Plus de 48 000 migrants marocains sont déjà rentrés chez eux après s’être infiltrés ces derniers jours dans l’enclave espagnole de Ceuta. Selon les autorités espagnoles, ils font partie des quelque 60 000 personnes qui ont tenté de forcer le passage vers ce territoire européen, un afflux d’une ampleur exceptionnelle. Vendredi, le mouvement de retour s’est intensifié, tandis que des familles attendaient avec inquiétude à la frontière, côté marocain, à Fnideq.
Le retour en masse intervient après plusieurs jours de tension. Des migrants arrivés à Ceuta racontent avoir vécu des conditions éprouvantes. « Pendant trois jours, on n’a pas mangé », témoigne l’un d’eux. Ceuta forme, avec Melilla, l’une des deux frontières terrestres de l’Union européenne avec le Maroc, et l’afflux a placé ce petit territoire sous pression.

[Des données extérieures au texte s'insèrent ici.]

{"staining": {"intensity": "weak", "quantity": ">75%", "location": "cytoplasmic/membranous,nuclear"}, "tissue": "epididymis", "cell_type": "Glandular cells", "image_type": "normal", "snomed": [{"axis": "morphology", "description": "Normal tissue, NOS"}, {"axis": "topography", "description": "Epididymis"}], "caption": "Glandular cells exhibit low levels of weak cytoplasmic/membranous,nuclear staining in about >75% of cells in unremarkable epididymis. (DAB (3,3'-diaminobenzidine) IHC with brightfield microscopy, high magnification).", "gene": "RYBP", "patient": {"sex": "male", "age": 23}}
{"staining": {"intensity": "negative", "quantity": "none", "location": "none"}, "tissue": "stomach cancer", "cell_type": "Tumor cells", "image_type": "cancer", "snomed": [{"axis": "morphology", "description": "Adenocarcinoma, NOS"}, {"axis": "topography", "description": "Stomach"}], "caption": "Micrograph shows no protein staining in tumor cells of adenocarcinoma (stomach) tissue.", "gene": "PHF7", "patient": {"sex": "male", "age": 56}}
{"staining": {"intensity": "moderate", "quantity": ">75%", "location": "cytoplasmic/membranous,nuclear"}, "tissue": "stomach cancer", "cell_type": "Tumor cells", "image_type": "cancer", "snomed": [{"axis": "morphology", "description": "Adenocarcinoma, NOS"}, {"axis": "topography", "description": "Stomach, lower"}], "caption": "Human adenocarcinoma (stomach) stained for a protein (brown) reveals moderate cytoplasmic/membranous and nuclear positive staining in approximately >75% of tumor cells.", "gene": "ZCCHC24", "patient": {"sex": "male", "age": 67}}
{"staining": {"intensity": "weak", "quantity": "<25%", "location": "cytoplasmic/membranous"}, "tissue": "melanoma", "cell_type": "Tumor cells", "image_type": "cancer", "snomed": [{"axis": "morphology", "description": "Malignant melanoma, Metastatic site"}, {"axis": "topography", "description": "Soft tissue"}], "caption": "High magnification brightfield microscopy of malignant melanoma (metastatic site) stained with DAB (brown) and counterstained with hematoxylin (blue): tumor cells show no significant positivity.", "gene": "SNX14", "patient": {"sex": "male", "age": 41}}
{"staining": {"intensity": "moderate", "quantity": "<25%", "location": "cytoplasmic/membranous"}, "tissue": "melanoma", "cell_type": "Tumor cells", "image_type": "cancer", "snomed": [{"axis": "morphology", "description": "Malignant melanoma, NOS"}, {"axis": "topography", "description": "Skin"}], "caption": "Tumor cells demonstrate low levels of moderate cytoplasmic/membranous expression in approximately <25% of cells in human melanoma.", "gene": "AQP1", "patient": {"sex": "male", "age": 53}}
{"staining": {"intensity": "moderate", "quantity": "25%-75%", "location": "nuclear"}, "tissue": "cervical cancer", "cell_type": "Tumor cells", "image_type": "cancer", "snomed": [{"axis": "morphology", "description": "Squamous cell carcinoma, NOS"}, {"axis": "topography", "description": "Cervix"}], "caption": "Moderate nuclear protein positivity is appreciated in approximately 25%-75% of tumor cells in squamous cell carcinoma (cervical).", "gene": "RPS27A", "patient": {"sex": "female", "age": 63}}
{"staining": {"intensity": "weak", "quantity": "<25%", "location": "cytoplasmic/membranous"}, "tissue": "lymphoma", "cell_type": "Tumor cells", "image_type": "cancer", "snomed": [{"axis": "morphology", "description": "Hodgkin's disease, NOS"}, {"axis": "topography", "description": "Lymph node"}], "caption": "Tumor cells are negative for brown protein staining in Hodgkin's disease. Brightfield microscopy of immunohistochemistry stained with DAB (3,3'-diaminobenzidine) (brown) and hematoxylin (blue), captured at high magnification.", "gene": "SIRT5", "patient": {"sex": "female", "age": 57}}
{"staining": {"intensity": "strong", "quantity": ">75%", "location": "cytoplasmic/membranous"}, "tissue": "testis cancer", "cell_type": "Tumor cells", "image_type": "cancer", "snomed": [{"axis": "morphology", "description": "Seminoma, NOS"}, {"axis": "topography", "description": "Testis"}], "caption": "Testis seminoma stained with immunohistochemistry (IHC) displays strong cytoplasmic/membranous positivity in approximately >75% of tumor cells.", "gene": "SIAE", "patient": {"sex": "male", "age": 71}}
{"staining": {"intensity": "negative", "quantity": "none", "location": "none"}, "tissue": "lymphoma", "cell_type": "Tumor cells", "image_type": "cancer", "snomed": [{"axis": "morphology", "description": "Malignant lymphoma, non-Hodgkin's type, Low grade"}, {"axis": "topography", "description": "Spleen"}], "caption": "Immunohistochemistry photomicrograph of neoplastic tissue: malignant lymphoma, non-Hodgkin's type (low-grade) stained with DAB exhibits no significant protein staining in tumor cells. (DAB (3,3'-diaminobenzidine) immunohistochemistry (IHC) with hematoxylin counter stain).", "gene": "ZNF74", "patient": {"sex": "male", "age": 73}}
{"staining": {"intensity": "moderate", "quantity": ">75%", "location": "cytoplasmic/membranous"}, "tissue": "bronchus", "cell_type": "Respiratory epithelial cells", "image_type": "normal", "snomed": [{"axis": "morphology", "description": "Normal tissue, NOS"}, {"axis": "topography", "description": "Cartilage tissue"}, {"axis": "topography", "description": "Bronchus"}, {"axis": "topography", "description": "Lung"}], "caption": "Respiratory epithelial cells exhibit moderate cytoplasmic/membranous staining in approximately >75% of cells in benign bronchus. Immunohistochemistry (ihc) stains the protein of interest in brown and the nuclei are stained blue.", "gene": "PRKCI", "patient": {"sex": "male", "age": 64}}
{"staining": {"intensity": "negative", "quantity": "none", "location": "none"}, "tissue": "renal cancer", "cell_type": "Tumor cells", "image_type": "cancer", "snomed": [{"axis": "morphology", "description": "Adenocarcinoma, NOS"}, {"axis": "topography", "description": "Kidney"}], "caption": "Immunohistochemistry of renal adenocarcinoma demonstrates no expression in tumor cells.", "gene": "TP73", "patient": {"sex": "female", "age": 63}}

L’épisode a rapidement pris une dimension politique, y compris à l’étranger. À Washington, le président américain Donald Trump a utilisé ces images pour défendre sa politique migratoire et critiquer ses opposants de gauche. Lors d’une réunion avec des membres de son administration, il a évoqué une « invasion » et affirmé que si son camp perdait le pouvoir, les États-Unis seraient « envahis à des niveaux qui feront passer ce qui arrive en Espagne pour de la gnognotte ». Il avait auparavant déclaré sur Fox News: « Souvenez-vous de cette image. Ce sera nous dans trois ans si le mauvais camp l’emporte », alors que les républicains se préparent aux élections législatives de mi-mandat.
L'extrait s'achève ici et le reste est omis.